_What the exercise asks_
Convert the stretch of the material from the line containing "或 200 人的团队时，匿名性会增加，严格的标准会带来很大的不同。" through the line containing "发表于 2020-10-2 01:03" into a Markdown table with the columns No. and Line, numbering each row and leaving out blank lines.

-- Data for this task follows --

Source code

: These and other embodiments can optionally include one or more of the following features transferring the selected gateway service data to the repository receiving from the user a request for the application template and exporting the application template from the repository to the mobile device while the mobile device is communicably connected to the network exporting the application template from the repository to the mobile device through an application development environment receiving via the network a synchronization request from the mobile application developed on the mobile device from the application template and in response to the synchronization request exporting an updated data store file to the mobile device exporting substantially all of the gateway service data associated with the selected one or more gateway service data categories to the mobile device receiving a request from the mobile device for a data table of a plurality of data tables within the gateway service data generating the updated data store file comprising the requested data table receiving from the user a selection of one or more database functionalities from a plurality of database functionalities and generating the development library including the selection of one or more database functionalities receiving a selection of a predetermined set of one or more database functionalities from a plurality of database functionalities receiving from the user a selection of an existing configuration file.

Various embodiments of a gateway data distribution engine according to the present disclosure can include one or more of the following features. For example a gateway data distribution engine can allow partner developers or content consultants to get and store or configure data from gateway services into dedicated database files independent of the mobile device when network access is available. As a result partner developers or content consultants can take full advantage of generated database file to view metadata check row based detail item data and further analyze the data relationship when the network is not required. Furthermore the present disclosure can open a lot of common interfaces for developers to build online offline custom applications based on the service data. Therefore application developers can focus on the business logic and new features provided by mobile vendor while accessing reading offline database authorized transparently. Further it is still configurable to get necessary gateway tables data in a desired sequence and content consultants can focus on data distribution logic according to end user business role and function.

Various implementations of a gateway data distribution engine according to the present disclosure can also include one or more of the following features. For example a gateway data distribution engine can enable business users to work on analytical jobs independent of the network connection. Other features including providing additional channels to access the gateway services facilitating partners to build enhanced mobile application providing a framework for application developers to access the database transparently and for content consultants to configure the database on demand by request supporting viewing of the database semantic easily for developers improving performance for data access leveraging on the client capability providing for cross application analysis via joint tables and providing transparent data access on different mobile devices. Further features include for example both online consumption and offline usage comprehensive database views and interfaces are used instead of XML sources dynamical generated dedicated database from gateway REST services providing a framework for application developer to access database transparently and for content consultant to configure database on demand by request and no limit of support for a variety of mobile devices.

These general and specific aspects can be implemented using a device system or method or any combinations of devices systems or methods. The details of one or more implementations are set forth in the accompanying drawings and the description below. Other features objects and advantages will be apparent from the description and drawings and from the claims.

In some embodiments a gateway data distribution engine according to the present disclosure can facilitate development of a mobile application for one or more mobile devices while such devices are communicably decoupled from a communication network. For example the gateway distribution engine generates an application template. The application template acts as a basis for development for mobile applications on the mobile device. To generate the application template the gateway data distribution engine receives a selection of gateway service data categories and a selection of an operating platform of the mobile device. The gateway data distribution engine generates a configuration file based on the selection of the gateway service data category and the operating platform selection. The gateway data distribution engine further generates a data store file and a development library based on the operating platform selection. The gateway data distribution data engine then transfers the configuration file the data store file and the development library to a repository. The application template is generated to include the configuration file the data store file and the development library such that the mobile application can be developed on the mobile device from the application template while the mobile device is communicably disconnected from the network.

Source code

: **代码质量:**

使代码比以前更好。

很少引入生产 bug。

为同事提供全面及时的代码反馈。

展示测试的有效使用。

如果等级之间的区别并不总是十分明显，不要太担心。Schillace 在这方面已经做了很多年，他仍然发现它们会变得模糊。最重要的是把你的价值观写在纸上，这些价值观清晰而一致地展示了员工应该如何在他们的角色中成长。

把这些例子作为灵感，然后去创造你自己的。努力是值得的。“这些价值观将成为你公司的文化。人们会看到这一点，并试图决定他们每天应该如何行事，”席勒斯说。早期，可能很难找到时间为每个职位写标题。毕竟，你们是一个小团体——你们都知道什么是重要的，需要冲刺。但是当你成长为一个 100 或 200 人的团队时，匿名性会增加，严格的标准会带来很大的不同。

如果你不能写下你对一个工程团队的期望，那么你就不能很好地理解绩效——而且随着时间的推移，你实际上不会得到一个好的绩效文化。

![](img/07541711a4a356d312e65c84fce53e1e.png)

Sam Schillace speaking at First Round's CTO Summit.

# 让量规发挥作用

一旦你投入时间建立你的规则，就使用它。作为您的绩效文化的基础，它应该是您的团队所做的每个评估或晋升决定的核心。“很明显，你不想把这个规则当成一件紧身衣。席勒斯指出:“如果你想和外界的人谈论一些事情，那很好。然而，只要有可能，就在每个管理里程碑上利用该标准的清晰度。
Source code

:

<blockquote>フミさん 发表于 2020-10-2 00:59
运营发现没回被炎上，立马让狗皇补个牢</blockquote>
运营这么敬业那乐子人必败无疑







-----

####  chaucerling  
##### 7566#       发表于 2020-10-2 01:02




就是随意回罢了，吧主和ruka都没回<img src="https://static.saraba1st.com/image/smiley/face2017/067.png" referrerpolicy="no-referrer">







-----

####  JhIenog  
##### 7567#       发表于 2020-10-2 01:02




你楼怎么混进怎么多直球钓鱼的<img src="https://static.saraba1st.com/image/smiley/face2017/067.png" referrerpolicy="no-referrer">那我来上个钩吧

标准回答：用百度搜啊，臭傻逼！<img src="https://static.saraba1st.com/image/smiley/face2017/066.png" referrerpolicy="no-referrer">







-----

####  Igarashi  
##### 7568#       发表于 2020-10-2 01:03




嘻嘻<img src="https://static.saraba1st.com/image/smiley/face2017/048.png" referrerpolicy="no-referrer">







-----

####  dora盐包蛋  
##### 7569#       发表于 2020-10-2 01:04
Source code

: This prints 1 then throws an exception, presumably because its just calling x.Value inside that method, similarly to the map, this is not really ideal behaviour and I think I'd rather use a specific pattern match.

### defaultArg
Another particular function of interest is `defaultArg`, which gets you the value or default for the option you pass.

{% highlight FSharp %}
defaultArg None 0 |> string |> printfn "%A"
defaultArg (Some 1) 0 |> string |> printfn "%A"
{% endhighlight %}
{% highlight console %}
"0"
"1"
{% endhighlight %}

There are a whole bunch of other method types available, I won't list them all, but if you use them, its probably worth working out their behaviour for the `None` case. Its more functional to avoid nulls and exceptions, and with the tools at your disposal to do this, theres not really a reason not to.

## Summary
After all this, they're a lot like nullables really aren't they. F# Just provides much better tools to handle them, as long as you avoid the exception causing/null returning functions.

-- Data for this task concluded --

_Answer area_
| No. | Line |
|---|---|
| 1 | 把这些例子作为灵感，然后去创造你自己的。努力是值得的。“这些价值观将成为你公司的文化。人们会看到这一点，并试图决定他们每天应该如何行事，”席勒斯说。早期，可能很难找到时间为每个职位写标题。毕竟，你们是一个小团体——你们都知道什么是重要的，需要冲刺。但是当你成长为一个 100 或 200 人的团队时，匿名性会增加，严格的标准会带来很大的不同。 |
| 2 | 如果你不能写下你对一个工程团队的期望，那么你就不能很好地理解绩效——而且随着时间的推移，你实际上不会得到一个好的绩效文化。 |
| 3 | ![](img/07541711a4a356d312e65c84fce53e1e.png) |
| 4 | Sam Schillace speaking at First Round's CTO Summit. |
| 5 | # 让量规发挥作用 |
| 6 | 一旦你投入时间建立你的规则，就使用它。作为您的绩效文化的基础，它应该是您的团队所做的每个评估或晋升决定的核心。“很明显，你不想把这个规则当成一件紧身衣。席勒斯指出:“如果你想和外界的人谈论一些事情，那很好。然而，只要有可能，就在每个管理里程碑上利用该标准的清晰度。 |
| 7 | Source code |
| 8 | : |
| 9 | <blockquote>フミさん 发表于 2020-10-2 00:59 |
| 10 | 运营发现没回被炎上，立马让狗皇补个牢</blockquote> |
| 11 | 运营这么敬业那乐子人必败无疑 |
| 12 | ----- |
| 13 | ####  chaucerling   |
| 14 | ##### 7566#       发表于 2020-10-2 01:02 |
| 15 | 就是随意回罢了，吧主和ruka都没回<img src="https://static.saraba1st.com/image/smiley/face2017/067.png" referrerpolicy="no-referrer"> |
| 16 | ----- |
| 17 | ####  JhIenog   |
| 18 | ##### 7567#       发表于 2020-10-2 01:02 |
| 19 | 你楼怎么混进怎么多直球钓鱼的<img src="https://static.saraba1st.com/image/smiley/face2017/067.png" referrerpolicy="no-referrer">那我来上个钩吧 |
| 20 | 标准回答：用百度搜啊，臭傻逼！<img src="https://static.saraba1st.com/image/smiley/face2017/066.png" referrerpolicy="no-referrer"> |
| 21 | ----- |
| 22 | ####  Igarashi   |
| 23 | ##### 7568#       发表于 2020-10-2 01:03 |